-- Records from a collection --

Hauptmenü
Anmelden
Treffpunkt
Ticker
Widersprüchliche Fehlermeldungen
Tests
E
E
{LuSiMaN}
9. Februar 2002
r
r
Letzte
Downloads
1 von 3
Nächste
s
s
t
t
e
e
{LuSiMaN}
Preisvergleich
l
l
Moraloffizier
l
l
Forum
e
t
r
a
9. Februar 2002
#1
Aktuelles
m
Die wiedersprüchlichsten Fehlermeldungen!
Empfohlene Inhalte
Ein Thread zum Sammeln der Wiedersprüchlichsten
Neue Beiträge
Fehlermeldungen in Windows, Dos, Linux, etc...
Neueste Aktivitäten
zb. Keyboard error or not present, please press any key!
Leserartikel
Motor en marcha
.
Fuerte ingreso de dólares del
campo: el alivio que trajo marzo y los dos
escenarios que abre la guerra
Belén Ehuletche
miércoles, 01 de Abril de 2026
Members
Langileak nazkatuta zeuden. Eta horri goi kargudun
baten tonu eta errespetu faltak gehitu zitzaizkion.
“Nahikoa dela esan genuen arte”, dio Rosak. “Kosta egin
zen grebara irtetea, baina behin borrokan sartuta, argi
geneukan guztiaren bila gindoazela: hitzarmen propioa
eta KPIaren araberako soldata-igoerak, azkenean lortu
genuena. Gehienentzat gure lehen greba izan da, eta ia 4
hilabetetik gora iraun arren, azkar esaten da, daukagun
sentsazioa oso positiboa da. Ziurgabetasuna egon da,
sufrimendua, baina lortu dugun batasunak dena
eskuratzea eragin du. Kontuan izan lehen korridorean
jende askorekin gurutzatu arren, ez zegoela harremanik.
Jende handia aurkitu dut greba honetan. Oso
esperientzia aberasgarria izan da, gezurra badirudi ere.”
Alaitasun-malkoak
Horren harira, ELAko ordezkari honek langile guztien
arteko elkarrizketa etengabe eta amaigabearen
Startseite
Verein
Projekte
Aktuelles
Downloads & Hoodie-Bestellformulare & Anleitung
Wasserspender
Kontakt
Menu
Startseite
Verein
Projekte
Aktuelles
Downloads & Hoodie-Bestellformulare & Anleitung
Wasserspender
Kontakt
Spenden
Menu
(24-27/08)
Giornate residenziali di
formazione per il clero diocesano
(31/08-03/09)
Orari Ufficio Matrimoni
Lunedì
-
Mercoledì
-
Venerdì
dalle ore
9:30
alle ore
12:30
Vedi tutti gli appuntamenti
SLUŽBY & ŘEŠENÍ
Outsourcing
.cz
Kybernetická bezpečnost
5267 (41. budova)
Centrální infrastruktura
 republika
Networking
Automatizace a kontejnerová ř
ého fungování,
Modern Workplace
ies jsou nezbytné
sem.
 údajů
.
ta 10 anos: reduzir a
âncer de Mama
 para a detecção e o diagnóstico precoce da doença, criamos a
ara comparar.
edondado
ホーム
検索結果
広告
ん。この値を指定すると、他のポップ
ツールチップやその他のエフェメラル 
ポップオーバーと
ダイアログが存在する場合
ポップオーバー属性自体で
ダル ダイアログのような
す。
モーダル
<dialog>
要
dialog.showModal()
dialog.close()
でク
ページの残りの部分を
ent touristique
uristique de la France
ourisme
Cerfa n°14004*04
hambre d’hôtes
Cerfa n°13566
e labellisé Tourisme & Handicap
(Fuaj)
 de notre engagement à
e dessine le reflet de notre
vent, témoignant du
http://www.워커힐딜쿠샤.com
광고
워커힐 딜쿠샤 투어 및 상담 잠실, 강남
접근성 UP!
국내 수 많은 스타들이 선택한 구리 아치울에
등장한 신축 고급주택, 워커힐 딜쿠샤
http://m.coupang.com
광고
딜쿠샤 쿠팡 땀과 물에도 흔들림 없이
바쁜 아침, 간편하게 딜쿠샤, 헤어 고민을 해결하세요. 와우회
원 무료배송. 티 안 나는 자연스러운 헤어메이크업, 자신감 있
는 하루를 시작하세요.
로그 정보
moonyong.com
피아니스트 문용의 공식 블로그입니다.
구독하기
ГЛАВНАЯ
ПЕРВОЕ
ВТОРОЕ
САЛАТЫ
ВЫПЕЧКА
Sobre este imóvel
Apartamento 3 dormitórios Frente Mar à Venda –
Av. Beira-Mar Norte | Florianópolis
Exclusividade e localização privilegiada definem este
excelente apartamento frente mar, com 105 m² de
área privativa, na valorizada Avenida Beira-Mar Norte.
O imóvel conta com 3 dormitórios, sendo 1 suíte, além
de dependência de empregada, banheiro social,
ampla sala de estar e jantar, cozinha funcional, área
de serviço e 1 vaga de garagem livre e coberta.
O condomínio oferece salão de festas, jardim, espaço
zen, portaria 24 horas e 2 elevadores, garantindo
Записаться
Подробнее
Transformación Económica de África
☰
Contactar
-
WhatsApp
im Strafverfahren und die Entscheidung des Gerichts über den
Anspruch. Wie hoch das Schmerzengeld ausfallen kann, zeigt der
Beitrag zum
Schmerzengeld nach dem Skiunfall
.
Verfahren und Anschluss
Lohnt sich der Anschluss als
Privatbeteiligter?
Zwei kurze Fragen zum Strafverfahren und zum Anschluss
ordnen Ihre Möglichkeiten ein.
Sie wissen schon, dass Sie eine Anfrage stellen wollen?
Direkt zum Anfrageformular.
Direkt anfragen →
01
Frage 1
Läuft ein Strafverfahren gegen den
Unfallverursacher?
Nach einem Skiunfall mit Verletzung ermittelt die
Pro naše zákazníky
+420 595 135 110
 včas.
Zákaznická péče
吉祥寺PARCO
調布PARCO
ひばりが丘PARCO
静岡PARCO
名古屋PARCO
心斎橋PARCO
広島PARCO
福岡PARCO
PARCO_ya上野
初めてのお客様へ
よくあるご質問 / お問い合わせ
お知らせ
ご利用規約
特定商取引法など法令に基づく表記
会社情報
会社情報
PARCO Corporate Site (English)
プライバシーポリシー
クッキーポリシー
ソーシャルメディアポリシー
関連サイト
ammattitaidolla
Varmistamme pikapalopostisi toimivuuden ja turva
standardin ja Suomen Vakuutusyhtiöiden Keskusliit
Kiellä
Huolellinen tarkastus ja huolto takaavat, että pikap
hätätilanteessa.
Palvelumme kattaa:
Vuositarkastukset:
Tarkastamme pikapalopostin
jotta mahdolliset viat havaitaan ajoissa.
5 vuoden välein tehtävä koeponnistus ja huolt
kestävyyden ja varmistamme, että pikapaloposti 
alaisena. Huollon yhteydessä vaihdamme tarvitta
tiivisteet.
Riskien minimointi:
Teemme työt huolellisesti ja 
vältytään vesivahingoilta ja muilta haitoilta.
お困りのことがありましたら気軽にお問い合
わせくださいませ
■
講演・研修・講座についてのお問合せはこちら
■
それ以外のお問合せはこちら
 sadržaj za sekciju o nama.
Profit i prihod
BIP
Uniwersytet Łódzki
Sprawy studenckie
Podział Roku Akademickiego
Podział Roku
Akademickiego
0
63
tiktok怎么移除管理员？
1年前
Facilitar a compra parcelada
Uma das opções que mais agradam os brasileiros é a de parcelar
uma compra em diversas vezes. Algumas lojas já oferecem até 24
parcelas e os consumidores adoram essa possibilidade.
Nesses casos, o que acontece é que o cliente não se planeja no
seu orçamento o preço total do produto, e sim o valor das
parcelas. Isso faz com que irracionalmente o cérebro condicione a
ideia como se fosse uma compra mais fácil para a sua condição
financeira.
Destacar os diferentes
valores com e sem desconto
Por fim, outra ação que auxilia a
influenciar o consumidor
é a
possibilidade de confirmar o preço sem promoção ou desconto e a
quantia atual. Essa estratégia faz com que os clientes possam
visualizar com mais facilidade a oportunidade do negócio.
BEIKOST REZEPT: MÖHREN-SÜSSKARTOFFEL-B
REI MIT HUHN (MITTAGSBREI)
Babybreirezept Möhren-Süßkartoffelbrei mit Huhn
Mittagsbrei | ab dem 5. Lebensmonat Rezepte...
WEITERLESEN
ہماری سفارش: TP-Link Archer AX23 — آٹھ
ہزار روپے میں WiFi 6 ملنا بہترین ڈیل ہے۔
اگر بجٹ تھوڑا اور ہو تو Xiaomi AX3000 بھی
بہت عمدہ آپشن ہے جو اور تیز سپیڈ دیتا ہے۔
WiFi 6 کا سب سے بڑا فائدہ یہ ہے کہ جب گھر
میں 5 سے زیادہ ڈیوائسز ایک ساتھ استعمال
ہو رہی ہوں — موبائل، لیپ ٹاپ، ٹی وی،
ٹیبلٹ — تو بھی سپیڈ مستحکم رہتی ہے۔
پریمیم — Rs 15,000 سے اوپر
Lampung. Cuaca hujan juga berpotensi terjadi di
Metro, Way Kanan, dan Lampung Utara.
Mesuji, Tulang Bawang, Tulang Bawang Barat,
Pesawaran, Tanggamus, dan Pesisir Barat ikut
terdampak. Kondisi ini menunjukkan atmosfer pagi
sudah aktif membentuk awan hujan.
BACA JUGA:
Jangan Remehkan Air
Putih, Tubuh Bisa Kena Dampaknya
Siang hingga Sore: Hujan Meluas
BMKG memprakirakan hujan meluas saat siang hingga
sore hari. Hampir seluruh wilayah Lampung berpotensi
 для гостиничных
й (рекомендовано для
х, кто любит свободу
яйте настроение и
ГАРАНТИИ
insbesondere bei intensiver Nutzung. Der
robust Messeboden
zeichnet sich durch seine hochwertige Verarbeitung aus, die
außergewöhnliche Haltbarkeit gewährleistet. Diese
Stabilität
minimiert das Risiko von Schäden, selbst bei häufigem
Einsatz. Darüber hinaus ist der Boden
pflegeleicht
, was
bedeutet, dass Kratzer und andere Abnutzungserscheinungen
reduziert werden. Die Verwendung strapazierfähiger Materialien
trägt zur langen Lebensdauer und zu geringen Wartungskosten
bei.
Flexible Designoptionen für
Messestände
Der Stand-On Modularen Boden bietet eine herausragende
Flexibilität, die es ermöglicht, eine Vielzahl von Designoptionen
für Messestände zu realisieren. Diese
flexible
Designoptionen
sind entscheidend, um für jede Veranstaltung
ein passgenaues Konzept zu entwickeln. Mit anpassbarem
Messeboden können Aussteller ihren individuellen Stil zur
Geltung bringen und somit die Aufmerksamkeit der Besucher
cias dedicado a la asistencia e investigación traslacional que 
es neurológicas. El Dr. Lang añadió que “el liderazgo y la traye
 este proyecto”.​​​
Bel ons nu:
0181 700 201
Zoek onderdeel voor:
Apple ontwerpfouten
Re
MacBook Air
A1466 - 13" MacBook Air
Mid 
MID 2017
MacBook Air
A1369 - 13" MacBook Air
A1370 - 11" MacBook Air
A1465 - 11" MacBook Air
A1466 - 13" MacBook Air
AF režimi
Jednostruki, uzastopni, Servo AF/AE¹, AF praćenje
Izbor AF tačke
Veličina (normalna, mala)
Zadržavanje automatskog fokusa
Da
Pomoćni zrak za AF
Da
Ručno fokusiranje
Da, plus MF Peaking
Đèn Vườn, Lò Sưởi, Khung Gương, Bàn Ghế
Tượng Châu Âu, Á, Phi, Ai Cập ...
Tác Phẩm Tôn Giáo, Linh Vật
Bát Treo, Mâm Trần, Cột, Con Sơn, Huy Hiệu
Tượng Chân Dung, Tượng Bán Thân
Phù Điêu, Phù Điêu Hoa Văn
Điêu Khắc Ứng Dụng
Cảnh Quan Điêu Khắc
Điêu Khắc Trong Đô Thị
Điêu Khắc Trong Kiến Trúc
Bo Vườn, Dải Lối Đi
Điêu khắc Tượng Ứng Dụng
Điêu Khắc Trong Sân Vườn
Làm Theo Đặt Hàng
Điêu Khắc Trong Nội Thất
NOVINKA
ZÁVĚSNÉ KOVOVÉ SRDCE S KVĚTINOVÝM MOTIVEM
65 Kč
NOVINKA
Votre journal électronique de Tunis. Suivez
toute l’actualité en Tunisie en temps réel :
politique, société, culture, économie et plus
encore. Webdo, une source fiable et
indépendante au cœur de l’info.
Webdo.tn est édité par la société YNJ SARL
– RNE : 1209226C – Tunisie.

-- About this exercise --
Rewrite the lines from the beginning of the items up to and including the line containing "Fuerte ingreso de dólares del" as a Markdown table. Use the columns "No." for the row number and "Text" for the line, and skip any blank lines.

-- Solution --
| No. | Text |
|---|---|
| 1 | Hauptmenü |
| 2 | Anmelden |
| 3 | Treffpunkt |
| 4 | Ticker |
| 5 | Widersprüchliche Fehlermeldungen |
| 6 | Tests |
| 7 | E |
| 8 | E |
| 9 | {LuSiMaN} |
| 10 | 9. Februar 2002 |
| 11 | r |
| 12 | r |
| 13 | Letzte |
| 14 | Downloads |
| 15 | 1 von 3 |
| 16 | Nächste |
| 17 | s |
| 18 | s |
| 19 | t |
| 20 | t |
| 21 | e |
| 22 | e |
| 23 | {LuSiMaN} |
| 24 | Preisvergleich |
| 25 | l |
| 26 | l |
| 27 | Moraloffizier |
| 28 | l |
| 29 | l |
| 30 | Forum |
| 31 | e |
| 32 | t |
| 33 | r |
| 34 | a |
| 35 | 9. Februar 2002 |
| 36 | #1 |
| 37 | Aktuelles |
| 38 | m |
| 39 | Die wiedersprüchlichsten Fehlermeldungen! |
| 40 | Empfohlene Inhalte |
| 41 | Ein Thread zum Sammeln der Wiedersprüchlichsten |
| 42 | Neue Beiträge |
| 43 | Fehlermeldungen in Windows, Dos, Linux, etc... |
| 44 | Neueste Aktivitäten |
| 45 | zb. Keyboard error or not present, please press any key! |
| 46 | Leserartikel |
| 47 | Motor en marcha |
| 48 | . |
| 49 | Fuerte ingreso de dólares del |